According to the OPP, in 2016 in anticipation of the legalized cannabis legislation, the service’s Canine Program decided to no longer train or “imprint” new dogs on cannabis products. The new drug detector dogs are instead trained to find cocaine, crack cocaine, heroin, meth and ecstasy. The OPP currently deploys 16 dogs that are trained under the old system to sniff out cannabis products as well as other drugs.
Representatives of the RCMP say they will continue deploying the dogs as currently trained. The London and Toronto police services also have no plans to change their practices.
“There will still be offences related to cannabis, such as the unlawful sale or distribution of cannabis, including its sale or distribution to young persons, and the unlawful possession, production, importation and exportation of cannabis,” said Cpl. Annie Delisle, an RCMP media relations officer. “RCMP police dogs are trained to detect numerous narcotic odours. This will not change after the Cannabis Act comes into force.”
Delisle added that RCMP officers would be trained on the new “legal rights and responsibilities” for officers under the new laws.
This rationale was echoed by the London Police Service.
A Toronto Police Service spokesperson simply said that “there are no plans to make changes to the unit as a result of the upcoming legislative changes.”
Police agencies have been forced to come up with policies concerning drug-detecting dogs on their own, with no direction from the federal government.
“I don’t think you’ll see anything federally mandated in terms of whether or not people are going to continue to train on it or not train on it,” said Sgt. Jason Gunderson, a Regina police canine handler and president of the Canadian Police Canine Association. “I think what we have to keep in mind is that this is going to be an ever-evolving process with the government.”
Gunderson says the Regina Police Service is not “specifically training for marijuana” moving forward, but has no plans to retire or retrain any dogs which currently detect pot.
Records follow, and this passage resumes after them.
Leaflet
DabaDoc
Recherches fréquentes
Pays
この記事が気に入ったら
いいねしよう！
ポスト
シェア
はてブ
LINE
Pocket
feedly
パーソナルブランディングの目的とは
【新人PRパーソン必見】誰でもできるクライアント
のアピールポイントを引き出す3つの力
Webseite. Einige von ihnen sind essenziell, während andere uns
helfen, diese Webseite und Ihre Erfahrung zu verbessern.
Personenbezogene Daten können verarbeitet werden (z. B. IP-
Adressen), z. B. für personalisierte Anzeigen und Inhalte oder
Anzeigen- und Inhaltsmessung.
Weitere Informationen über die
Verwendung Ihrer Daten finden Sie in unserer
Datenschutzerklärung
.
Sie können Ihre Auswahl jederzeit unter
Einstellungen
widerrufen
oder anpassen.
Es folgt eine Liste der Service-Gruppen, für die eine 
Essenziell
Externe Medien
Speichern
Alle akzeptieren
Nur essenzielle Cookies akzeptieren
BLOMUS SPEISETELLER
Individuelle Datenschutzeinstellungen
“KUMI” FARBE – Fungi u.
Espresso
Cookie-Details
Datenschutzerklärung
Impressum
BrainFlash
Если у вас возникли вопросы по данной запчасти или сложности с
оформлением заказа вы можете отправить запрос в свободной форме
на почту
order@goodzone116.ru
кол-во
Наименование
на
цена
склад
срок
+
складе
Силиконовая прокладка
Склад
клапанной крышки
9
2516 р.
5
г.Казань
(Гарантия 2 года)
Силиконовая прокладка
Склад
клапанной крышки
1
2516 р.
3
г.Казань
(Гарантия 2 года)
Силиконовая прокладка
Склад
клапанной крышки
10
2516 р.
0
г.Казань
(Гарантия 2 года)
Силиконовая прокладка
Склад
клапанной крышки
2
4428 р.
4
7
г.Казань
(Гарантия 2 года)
He also added that, if needed, marijuana could be introduced as contraband to canines later on.
The lack of a national strategy on this may leave some police searches in a legal quagmire for years.
In Colorado, which legalized marijuana for recreational use in 2014, the role of drug-sniffing dogs was mired in court battles up until July of this year, when the Colorado appeals court ruled that a positive response from a drug-sniffing dog is not enough to justify a search.
The decision stemmed from a 2015 case, in which a dog alerted his handler to the presence of contraband in a truck. Because it wasn’t provable whether the dog had detected marijuana — then a legal substance — or something else, the search was tossed out.
“A dog sniff could result in an alert with respect to something for which, under Colorado law, a person has a legitimate expectation of privacy,” the panel of three judges wrote in its ruling. “Because a dog sniff of a vehicle could infringe upon a legitimate expectation of privacy solely under state law, that dog sniff should now be considered a ‘search.’”
In the months since, various police departments in Colorado have slowly adapted their training protocols to exclude marijuana from the substances their dogs are trained to respond to.
So far, Canada isn’t learning from Colorado’s example.
“Put the dogs out to pasture, do something humane, let them run in someone’s backyard,” said Lewin. “They can be someone’s pet going forward, but we certainly shouldn’t be paying for cannabis-sniffing dogs going forward.”